Buddy Holly is Alive and Well on Ganymede
- Front cover of the 1st U.S. edition
- Author: Bradley Denton
- Cover artist: Mark Harrison
- Language: English
- Genre: Science fiction
- Publisher: William Morrow & Co
- Publication date: September 1991 (1st edition)
- Publication place: United States
- Media type: Print (hardcover)
- Pages: 359 (1st edition)
- ISBN: 0-688-10822-9

= Buddy Holly Is Alive and Well on Ganymede =

1991 novel by Bradley Denton

Buddy Holly is Alive and Well on Ganymede is a 1991 comedic science fiction novel by Bradley Denton.

==Plot==
Oliver Vale was conceived on February 3, 1959, the day that iconic rock & roll singer Buddy Holly died. Exactly thirty years later, Buddy Holly appears on every television set in the world, on every channel. Holly states that he is being held on Ganymede, and that Oliver Vale is to be contacted for assistance. He then begins performing.
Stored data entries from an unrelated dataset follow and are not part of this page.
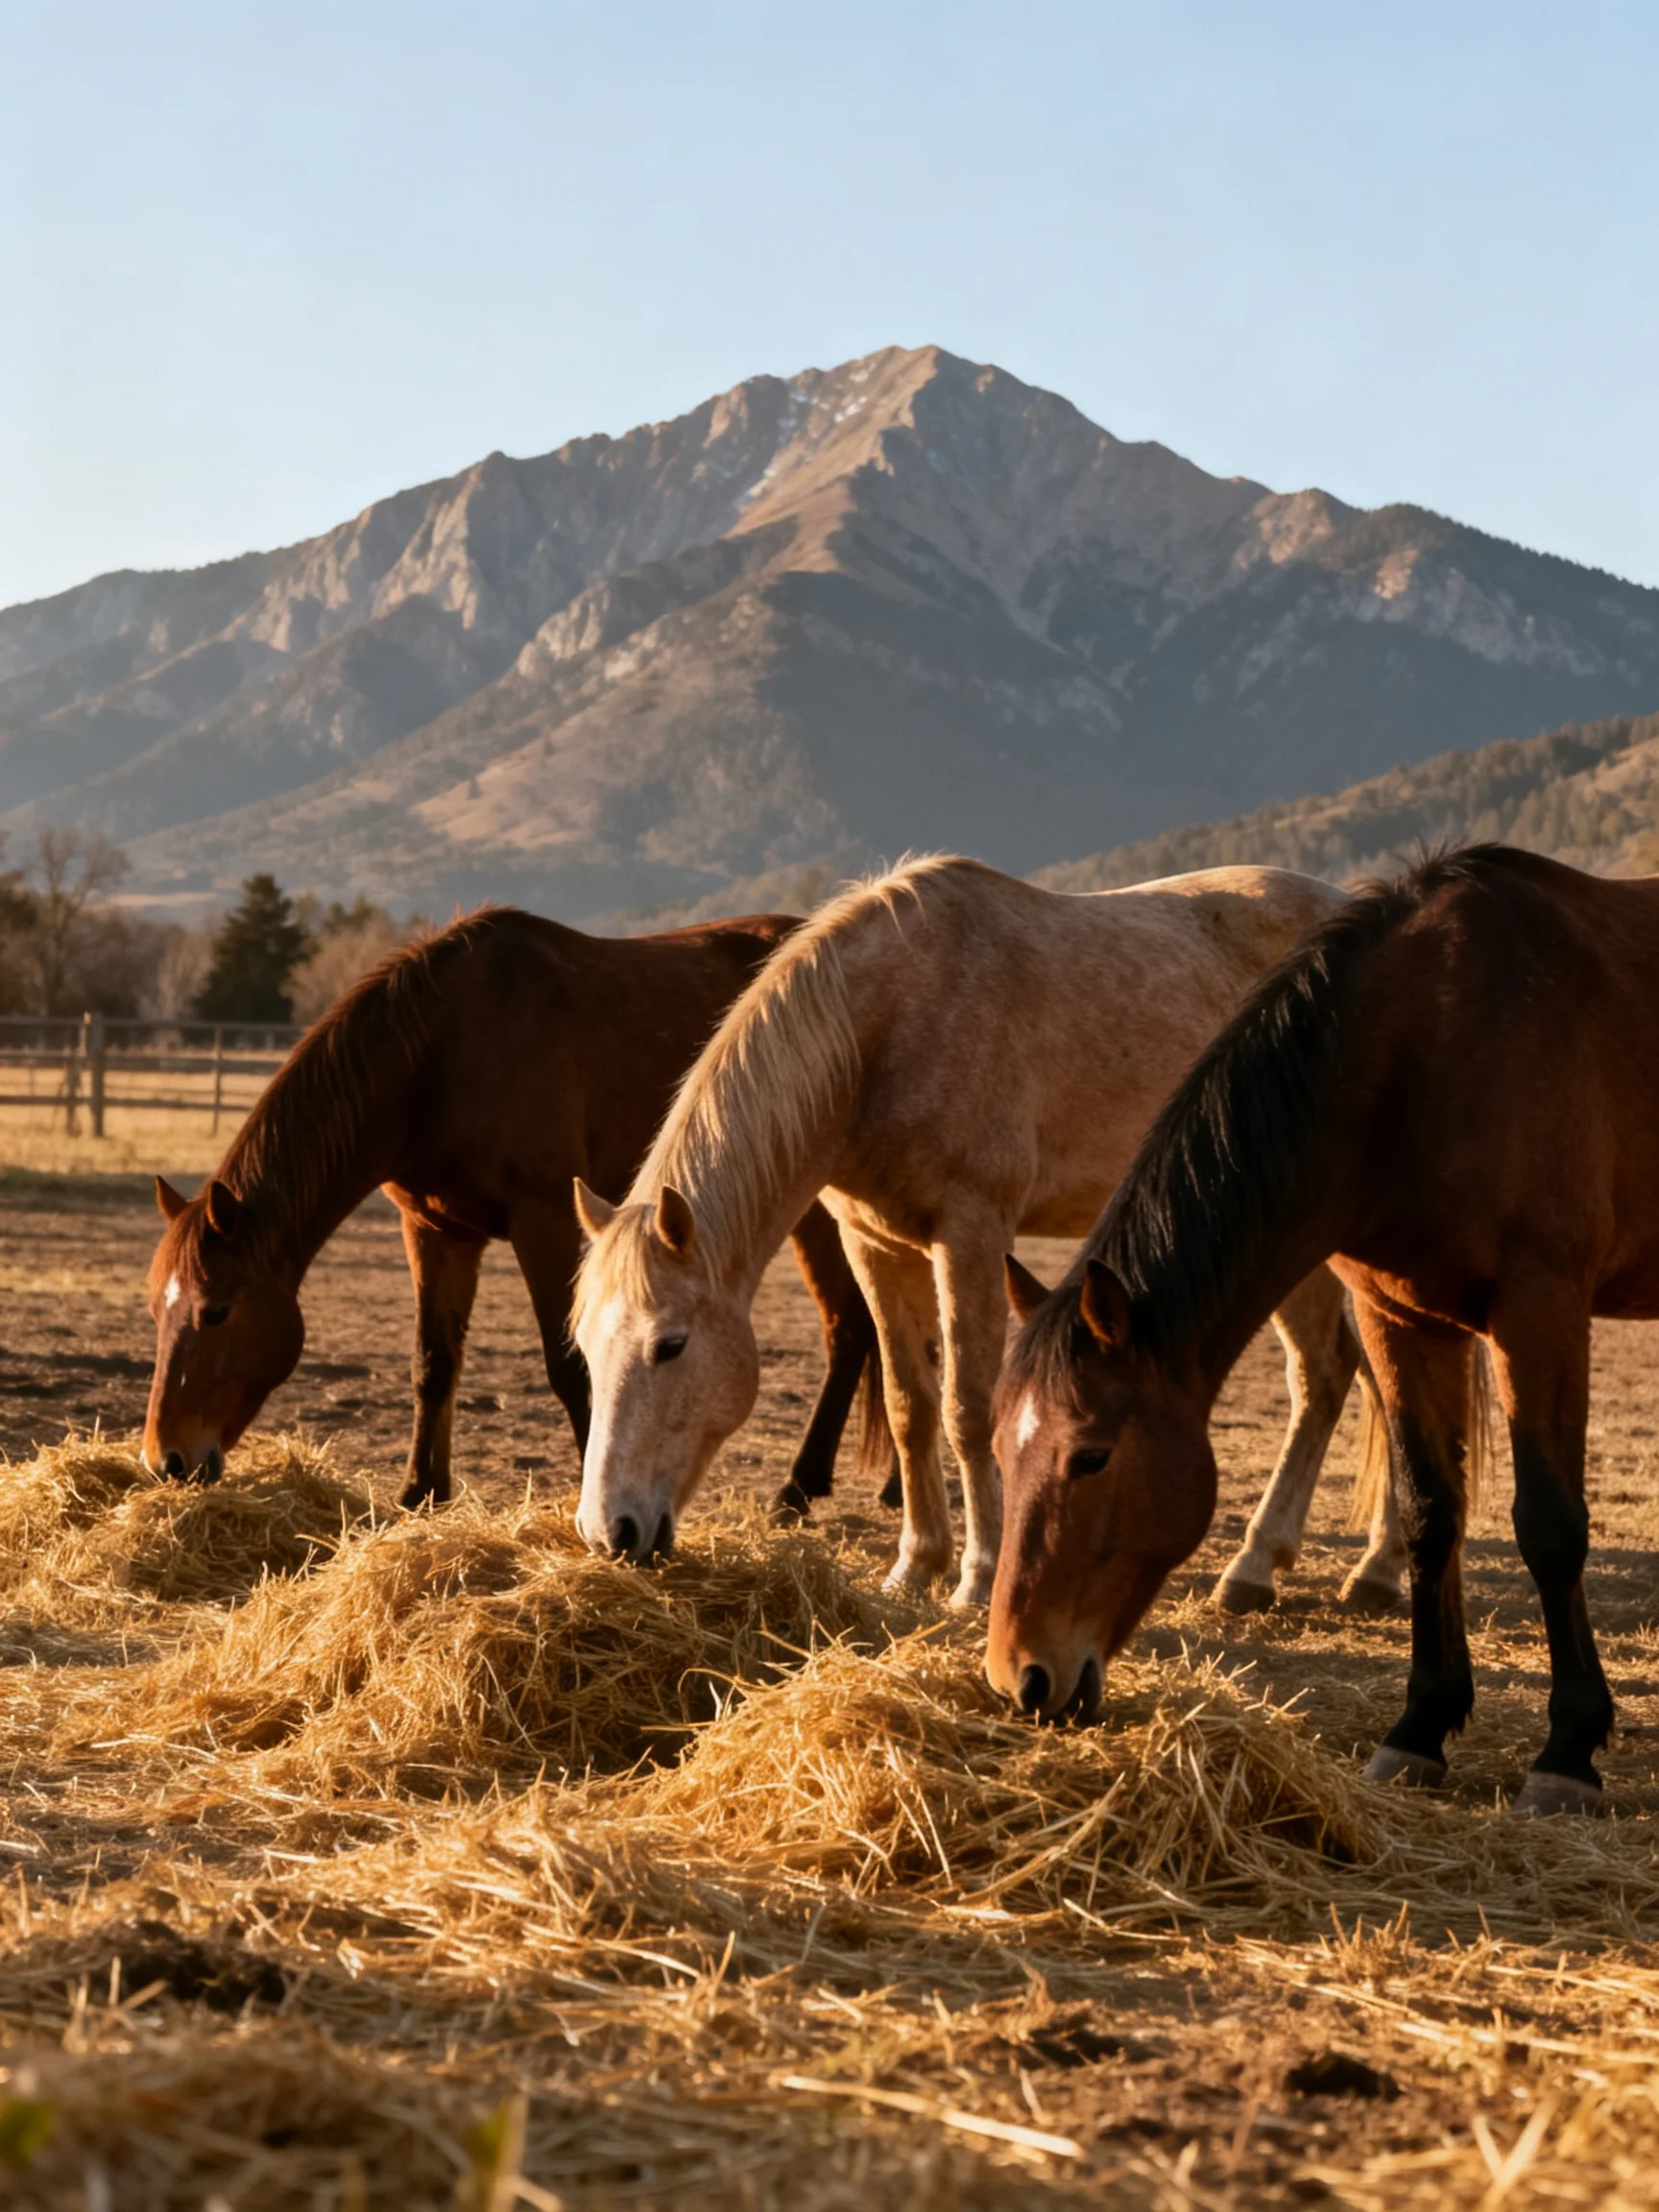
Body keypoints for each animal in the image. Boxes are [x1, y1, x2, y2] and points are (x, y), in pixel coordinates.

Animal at [144, 908, 881, 1511]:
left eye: (215, 1312)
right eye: (156, 1310)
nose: (166, 1459)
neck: (440, 1053)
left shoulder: (545, 1222)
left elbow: (569, 1368)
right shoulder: (435, 1231)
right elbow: (434, 1362)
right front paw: (421, 1490)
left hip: (817, 1213)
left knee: (851, 1329)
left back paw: (799, 1488)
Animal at [571, 854, 1401, 1611]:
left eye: (670, 1345)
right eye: (584, 1347)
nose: (609, 1532)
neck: (884, 1027)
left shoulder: (969, 1234)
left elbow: (968, 1407)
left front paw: (976, 1576)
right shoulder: (874, 1245)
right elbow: (911, 1405)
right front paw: (915, 1566)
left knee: (1341, 1377)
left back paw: (1289, 1567)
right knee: (1358, 1375)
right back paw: (1341, 1564)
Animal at [984, 842, 1659, 1815]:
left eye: (1092, 1457)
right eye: (1001, 1453)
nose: (1020, 1678)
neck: (1429, 1050)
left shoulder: (1543, 1309)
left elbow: (1550, 1525)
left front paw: (1567, 1749)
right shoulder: (1398, 1315)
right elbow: (1429, 1513)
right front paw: (1420, 1728)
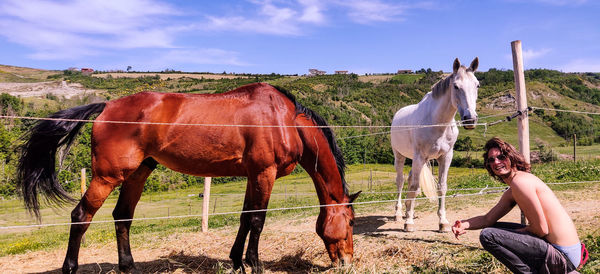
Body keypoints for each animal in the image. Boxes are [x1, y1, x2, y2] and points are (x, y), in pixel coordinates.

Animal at [16, 83, 358, 274]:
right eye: (352, 222)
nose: (347, 261)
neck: (283, 120)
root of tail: (107, 106)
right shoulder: (264, 173)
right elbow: (258, 220)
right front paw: (256, 264)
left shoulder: (251, 175)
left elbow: (244, 218)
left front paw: (236, 262)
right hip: (107, 176)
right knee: (81, 216)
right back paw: (70, 267)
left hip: (138, 173)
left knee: (122, 216)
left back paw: (129, 267)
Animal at [392, 57, 480, 231]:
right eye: (456, 86)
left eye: (477, 85)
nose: (470, 119)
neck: (437, 122)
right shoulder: (419, 157)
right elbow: (414, 187)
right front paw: (409, 223)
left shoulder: (445, 157)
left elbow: (442, 187)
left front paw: (443, 222)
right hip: (400, 156)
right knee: (400, 182)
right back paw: (399, 214)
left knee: (410, 180)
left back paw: (408, 211)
As a result, Vale finds himself being pursued by agents of the Federal Communications Commission, by angry television watchers, and by still more mysterious forces.

==Reception==
Buddy Holly Is Alive and Well on Ganymede won the 1992 John W. Campbell Memorial Award for Best Science Fiction Novel.

Kirkus Reviews found it to be "illogical, uproarious, yet ultimately memorable", "riotous", and "gloriously mad", but noted that "(t)he plot doesn't add up, or even make much sense", stating that despite Denton being "an exceptionally promising new talent" (in 1991), "the parts (...) are greater than the whole". Publishers Weekly, reviewing the audiobook, described it as "quirky" with a "cockamamie and action-packed plot" and "many laugh-out-loud moments". Cory Doctorow called it "the great American comic science fiction novel".

==Copyright==
In 2009, Denton made the novel available under a Creative Commons license. (Note: CC 3.0 BY-NC-ND)

==Adaptation==
In August 2009, a film version of the novel was announced. It is to be titled Alive and Well and star Jon Heder. On April 11, 2011, a teaser trailer was released. The film was never released.